Croyez moi sur parole: si vous avez un style, un vrai, un qui tranche, vous ne le perdrez pas. Vous avez tout à gagner à regarder comment font les autres. C'est le meilleur moyen de ne pas s'ankyloser, de retrouver du souffle. 
Ce que je vous montre là, c'est une toute petite partie de ma bibliothèque de salon, qui ne comporte presque que des livres d'art (le reste de la littérature se trouve dans une pièce qui sert de chambre d'appoint et les étagères recouvrent les murs pratiquement jusqu'au plafond. 
Mais j'aime beaucoup cette bibliothèque, d'abord parce qu'elle appartenait à mes parents, ensuite parce qu'elle se trouve à côté de ma table de travail. Pour moi, c'est l'idéal: j'ai tout à portée de main. 

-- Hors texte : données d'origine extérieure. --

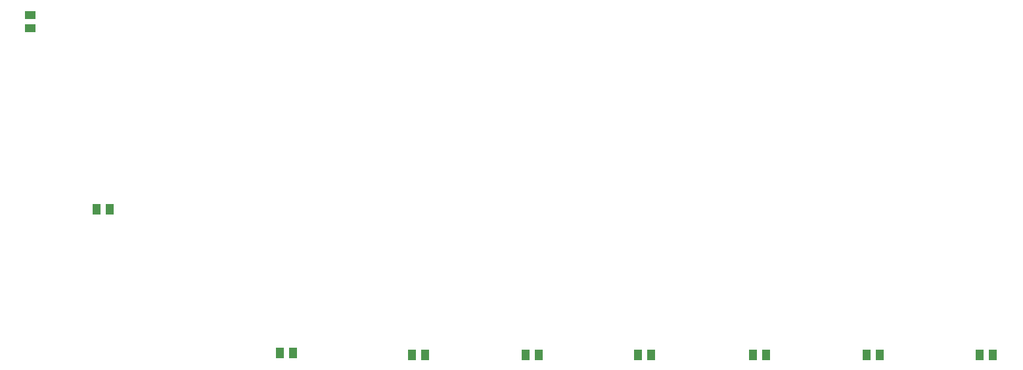
<source format=gbp>
G04 Layer_Color=128*
%FSLAX44Y44*%
%MOMM*%
G71*
G01*
G75*
G04:AMPARAMS|DCode=10|XSize=1.397mm|YSize=1.0922mm|CornerRadius=0.2021mm|HoleSize=0mm|Usage=FLASHONLY|Rotation=0.000|XOffset=0mm|YOffset=0mm|HoleType=Round|Shape=RoundedRectangle|*
%AMROUNDEDRECTD10*
21,1,1.3970,0.6881,0,0,0.0*
21,1,0.9929,1.0922,0,0,0.0*
1,1,0.4041,0.4964,-0.3440*
1,1,0.4041,-0.4964,-0.3440*
1,1,0.4041,-0.4964,0.3440*
1,1,0.4041,0.4964,0.3440*
%
%ADD10ROUNDEDRECTD10*%
G04:AMPARAMS|DCode=15|XSize=1.397mm|YSize=1.0922mm|CornerRadius=0.2021mm|HoleSize=0mm|Usage=FLASHONLY|Rotation=270.000|XOffset=0mm|YOffset=0mm|HoleType=Round|Shape=RoundedRectangle|*
%AMROUNDEDRECTD15*
21,1,1.3970,0.6881,0,0,270.0*
21,1,0.9929,1.0922,0,0,270.0*
1,1,0.4041,-0.3440,-0.4964*
1,1,0.4041,-0.3440,0.4964*
1,1,0.4041,0.3440,0.4964*
1,1,0.4041,0.3440,-0.4964*
%
%ADD15ROUNDEDRECTD15*%
D10*
X500380Y1210691D02*
D03*
Y1227709D02*
D03*
D15*
X839089Y791210D02*
D03*
X822071D02*
D03*
X602869Y976630D02*
D03*
X585851D02*
D03*
X1155319Y788670D02*
D03*
X1138301D02*
D03*
X1009269D02*
D03*
X992251D02*
D03*
X1740789D02*
D03*
X1723771D02*
D03*
X1594739D02*
D03*
X1577721D02*
D03*
X1448689D02*
D03*
X1431671D02*
D03*
X1300099D02*
D03*
X1283081D02*
D03*
M02*

</source>
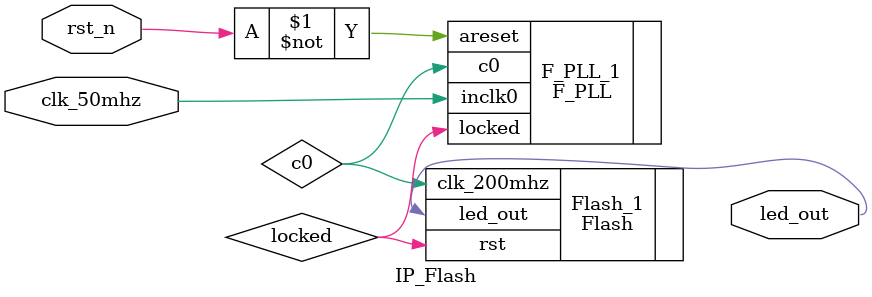
<source format=v>
module IP_Flash (
	input clk_50mhz,
	input rst_n,  
	output led_out
);

	wire c0;
	wire locked;

	F_PLL F_PLL_1 (
		.areset(~rst_n),
		.inclk0(clk_50mhz),
		.c0(c0),
		.locked(locked));

	Flash 
	#(
		.cnt_1s_max(32'd199_999_999)
	)
	Flash_1
	(
		.clk_200mhz(c0),
		.rst(locked),
		.led_out(led_out)  
	);


endmodule
</source>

Prenons un exemple concret. J'ai, en ma possession, un livre intitulé "Les Premiers Berbères". (En fait, il est à Charlotte, je le lui avais offert quand elle devait avoir douze ou treize ans).
J'aime beaucoup ce livre. D'abord, il est très instructif, j'ai passé des moments exceptionnels toutes les fois que je suis allée en Afrique du Nord, et puis j'aime les illustrations.

 

Et voici ce que ça m'a inspiré, au final: 

Huile sur papier froissé, support carton. 

Dans un prochain post, je reviendrais sur d'autres scans du livre, ainsi que sur des plans de détail de ma peinture.